Spain’s constitution promises to ensure quality of life for todos los españoles—for all Spaniards. There’s just one problem: Some women feel left out by the language of their country’s law. Now Spain’s new deputy prime minister, Carmen Calvo, has embarked on a controversial mission to make the constitution more gender-inclusive.
Her issue with the constitution stems from a fact of the Spanish language. Generally, the masculine form is used to refer to groups of both men and women. To refer to male workers, you would use the word trabajadores. For female workers, you’d use trabajadoras. But for a mixed group, the word would be the same as the masculine one. The same goes for todos los españoles—both todos and españoles use the masculine form.
Increasingly, leftist politicians like Calvo have considered this to be a convention that renders women invisible. After all, if you use trabajadoras, you know there are no men involved. But with trabajadores, women may or may not be part of the group. So it has now become a general rule (link in Spanish) among left-leaning Spanish politicians to use both, referring for example to trabajadores y trabajadoras.

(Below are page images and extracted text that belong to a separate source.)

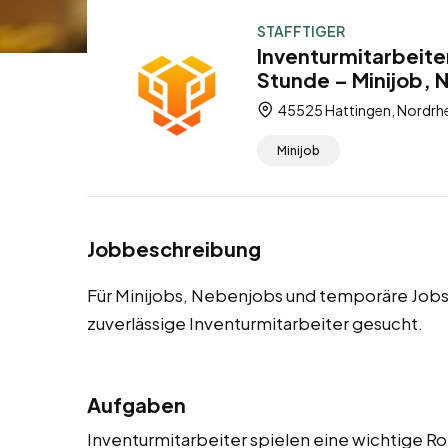
STAFFTIGER
Inventurmitarbeite
Stunde – Minijob,
45525 Hattingen, Nordrhe
Minijob
Jobbeschreibung
Für Minijobs, Nebenjobs und temporäre Jobs
zuverlässige Inventurmitarbeiter gesucht.
Aufgaben
Inventurmitarbeiter spielen eine wichtige Ro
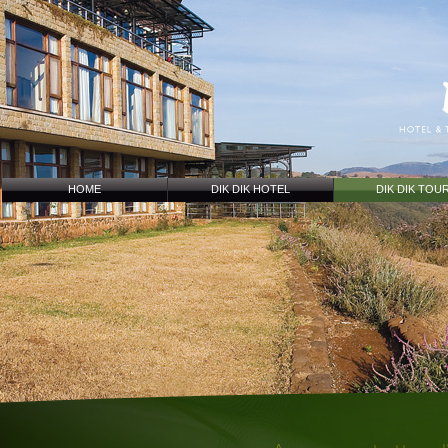
HOME
DIK DIK HOTEL
DIK DIK TOU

“We have a constitution in the masculine,” Calvo told the country’s Committee of Equality last week (link in Spanish). “It is necessary to begin to have a text that includes women.”
The issue reflects the new leftist influence in Spain under Calvo—a former culture minister—along with her boss, prime minister Pedro Sánchez. Just over a month ago, their Socialist Workers’ Party wrested control from the conservative clutches of Mariano Rajoy and his People’s Party. And last week, their government asked the Real Academia Española—the institution tasked with ensuring the stability of the Spanish language—to investigate what it would take to make gender-inclusive changes to the constitution.

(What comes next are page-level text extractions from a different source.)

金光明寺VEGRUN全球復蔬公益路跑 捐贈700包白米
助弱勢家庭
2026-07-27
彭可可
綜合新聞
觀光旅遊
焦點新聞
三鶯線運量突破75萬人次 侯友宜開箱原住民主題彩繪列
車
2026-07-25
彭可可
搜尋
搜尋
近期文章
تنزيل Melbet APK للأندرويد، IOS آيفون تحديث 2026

The idea has not gone over well. The RAE has long been opposed to such change. Its 2012 report (pdf, in Spanish) said that suggested gender-inclusive changes were inconsistent and would “not be speakable.” That is true for some options, such as using a combined word like trabajadores/as.
More recently, the RAE’s director, Darío Villanueva, dismissed Calvo’s idea, saying in an interview with El País, Spain’s biggest newspaper, that the problem is “confusing grammar with machismo.” Arturo Pérez-Reverte, a prominent Spanish novelist and RAE member, has said he would step down from the organization if it agreed to make any changes on the basis of gender-neutrality. It’s worth noting that El País has declared (link in Spanish) that the RAE is “one of the institutions that most irritates feminists.” You can see why.
Only eight of the RAE’s 44 members are women. A few of those have expressed sympathy with the idea of updating the constitution. “In administrative texts it is possible to make clear the presence of the female population, in a sensible way,” said Inés Fernández-Ordóñez, a philologist and member.
The problem of collective nouns
Perhaps the biggest obstacle to the gender-inclusiveness movement is that language changes declared from the top-down tend not to take. It is best when everyday speakers start adopting some new convention that is then solidified by a dictionary or an organization like the RAE.
That’s what happened with one of the most prominent recent gender-inclusive debates in the English language. Activists had long campaigned for gender-neutral pronouns, like “ze” and “per.” None of those caught on in the mainstream. But over time, a singular form of the word “they” emerged to provide a solution. Now “they” is here to stay.
Some of the solutions proposed by the likes of Calvo should not be that controversial. For one, advocates propose that the constitution use la población española (“the Spanish population”) instead of todos los españoles (“all Spaniards,” but using the masculine form).
But the proposed general solution for collective nouns—to use both the male and female forms—is an unfortunate one, because it offends the ears of the conservative literati who head up the RAE. Villanueva derided using duplicate terms like trabajadores y trabajadores because it “destroys the essence of economy” that “governs languages.” That sounds a bit like an excuse. Language may be economical, but it’s also supposed to be expressive. It’s simpler to respond to a question like “are you upset?” with a simple “no” as opposed to a phrase like “not at all,” but the answers convey something different.
Calvo’s push to change the constitution may fail this time. There is the resistance from the RAE, and the fact that her new government has to deal with more pressing problems, like appeasing both Catalan nationalists and the far-left Podemos party, all of whom helped her party to power.
Yet there is support for gender-neutrality in the Spanish language. So it’s likely that, more inclusive ways of talking will emerge from the bottom-up. Already, the use of the @ symbol (tod@s instead of “todos”) and an “x” (todxs) are common online and in texting. It’s true that those are difficult to pronounce out loud, which suggests that these are probably temporary solutions—the “ze” to some future, more natural “they.”